Why is UF2 more secure?
With UF2, the user login is bound to the origin service through a process that’s based on public key cryptography (a public key on the service will need to pair with a private key on the UF2 USB key to authenticate). Putting it simply, this means that only the real site will authenticate with your UF2 key and any attempt to authenticate with a fake site will fail. This greatly mitigates the chances of you becoming a victim of a phishing attack or account breach.
What’s the disadvantage of using UF2?
At the time of writing, UF2 is only compatible with Chrome, Mozilla and Opera browsers and is not compatible with Internet Explorer, Edge, or Safari. According to the Yubico website, ‘Mozilla is currently building support for U2F and Microsoft is working within the FIDO Alliance to bring support to Edge and Windows 10’.
Voice call-based 2FA.
Companies like Google also offer voice call-based Two-factor Authentication, which uses a contact phone number that is tied to the specific account. For example, when using Google call-based Authentication, you’ll receive an automated phone call that provides you with a six-digit reference number that you’ll use to authenticate your identity.

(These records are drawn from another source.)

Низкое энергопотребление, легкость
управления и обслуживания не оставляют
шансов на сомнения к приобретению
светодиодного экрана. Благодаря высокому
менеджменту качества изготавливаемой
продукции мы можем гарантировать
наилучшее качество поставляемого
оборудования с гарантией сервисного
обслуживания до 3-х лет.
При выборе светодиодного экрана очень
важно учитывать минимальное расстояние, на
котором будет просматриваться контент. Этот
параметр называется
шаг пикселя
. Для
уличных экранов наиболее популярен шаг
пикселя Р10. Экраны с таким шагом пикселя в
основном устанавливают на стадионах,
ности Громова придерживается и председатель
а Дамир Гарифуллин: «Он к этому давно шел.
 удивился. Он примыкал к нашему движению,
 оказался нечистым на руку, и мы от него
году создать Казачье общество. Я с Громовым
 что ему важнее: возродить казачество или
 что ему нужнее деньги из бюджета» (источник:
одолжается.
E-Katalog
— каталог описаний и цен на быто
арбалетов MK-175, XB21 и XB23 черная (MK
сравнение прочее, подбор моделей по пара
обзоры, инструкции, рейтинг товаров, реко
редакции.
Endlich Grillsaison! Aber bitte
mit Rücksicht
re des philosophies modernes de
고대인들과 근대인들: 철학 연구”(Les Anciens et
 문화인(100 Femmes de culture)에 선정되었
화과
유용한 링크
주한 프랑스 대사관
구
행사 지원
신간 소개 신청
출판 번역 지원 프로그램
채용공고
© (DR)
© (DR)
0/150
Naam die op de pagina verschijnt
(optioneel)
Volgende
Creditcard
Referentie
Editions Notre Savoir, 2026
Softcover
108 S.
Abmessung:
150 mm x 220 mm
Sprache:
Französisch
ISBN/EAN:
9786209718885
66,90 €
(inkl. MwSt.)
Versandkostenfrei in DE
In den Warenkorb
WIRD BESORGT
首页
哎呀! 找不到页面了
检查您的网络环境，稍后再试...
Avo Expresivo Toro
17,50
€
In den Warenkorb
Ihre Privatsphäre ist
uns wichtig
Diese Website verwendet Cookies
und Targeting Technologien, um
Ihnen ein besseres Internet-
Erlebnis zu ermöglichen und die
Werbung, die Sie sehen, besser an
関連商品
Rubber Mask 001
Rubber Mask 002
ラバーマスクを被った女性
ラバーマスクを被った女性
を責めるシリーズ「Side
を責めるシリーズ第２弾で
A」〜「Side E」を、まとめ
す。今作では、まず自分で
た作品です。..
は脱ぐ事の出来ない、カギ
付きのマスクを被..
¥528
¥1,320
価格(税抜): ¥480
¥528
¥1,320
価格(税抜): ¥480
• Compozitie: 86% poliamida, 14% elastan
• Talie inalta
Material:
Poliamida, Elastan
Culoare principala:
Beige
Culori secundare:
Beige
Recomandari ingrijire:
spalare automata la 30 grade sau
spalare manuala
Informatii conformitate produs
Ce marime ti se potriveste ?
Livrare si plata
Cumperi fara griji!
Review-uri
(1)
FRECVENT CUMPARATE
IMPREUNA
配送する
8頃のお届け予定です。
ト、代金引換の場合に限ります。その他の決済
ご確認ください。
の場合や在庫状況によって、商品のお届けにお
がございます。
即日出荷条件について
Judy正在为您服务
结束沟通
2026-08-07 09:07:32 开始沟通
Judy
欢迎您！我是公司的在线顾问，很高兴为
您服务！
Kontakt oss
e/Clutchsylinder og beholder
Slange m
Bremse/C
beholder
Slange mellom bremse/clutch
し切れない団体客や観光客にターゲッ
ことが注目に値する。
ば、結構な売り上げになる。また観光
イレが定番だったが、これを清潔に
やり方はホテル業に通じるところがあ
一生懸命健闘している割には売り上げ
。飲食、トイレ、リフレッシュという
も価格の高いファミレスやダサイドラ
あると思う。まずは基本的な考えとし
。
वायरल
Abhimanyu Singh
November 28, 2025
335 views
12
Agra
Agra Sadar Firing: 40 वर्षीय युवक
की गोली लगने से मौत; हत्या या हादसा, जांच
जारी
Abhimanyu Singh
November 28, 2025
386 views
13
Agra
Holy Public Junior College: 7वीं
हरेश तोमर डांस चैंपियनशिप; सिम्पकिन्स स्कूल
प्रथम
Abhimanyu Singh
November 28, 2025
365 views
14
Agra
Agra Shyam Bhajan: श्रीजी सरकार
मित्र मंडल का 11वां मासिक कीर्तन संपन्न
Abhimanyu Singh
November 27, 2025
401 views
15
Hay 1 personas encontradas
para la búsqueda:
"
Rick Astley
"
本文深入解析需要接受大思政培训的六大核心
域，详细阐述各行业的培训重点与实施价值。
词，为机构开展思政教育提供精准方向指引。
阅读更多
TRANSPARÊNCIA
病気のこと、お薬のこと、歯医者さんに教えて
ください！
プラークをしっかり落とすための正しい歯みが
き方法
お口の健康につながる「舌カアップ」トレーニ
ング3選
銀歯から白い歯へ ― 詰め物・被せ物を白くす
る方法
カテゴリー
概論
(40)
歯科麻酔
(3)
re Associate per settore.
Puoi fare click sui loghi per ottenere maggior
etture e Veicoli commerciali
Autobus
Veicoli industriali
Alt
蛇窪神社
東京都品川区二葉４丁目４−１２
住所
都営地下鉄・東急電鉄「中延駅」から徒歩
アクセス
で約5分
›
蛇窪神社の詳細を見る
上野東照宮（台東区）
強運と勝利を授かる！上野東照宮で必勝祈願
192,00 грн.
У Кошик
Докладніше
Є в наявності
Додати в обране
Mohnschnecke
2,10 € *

Unlike SMS and App based authentication, your unique code is never digitally displayed on your device, thus further reducing the chances of your account being compromised.
What are the disadvantages of using Voice call-based 2FA?
Like SMS-based 2FA, there is a risk of your call being intercepted. This article on the Symantec website describes how the Android.Banksey Trojan added functionality to its code to enable it to deceive 2FA systems that use voice calls.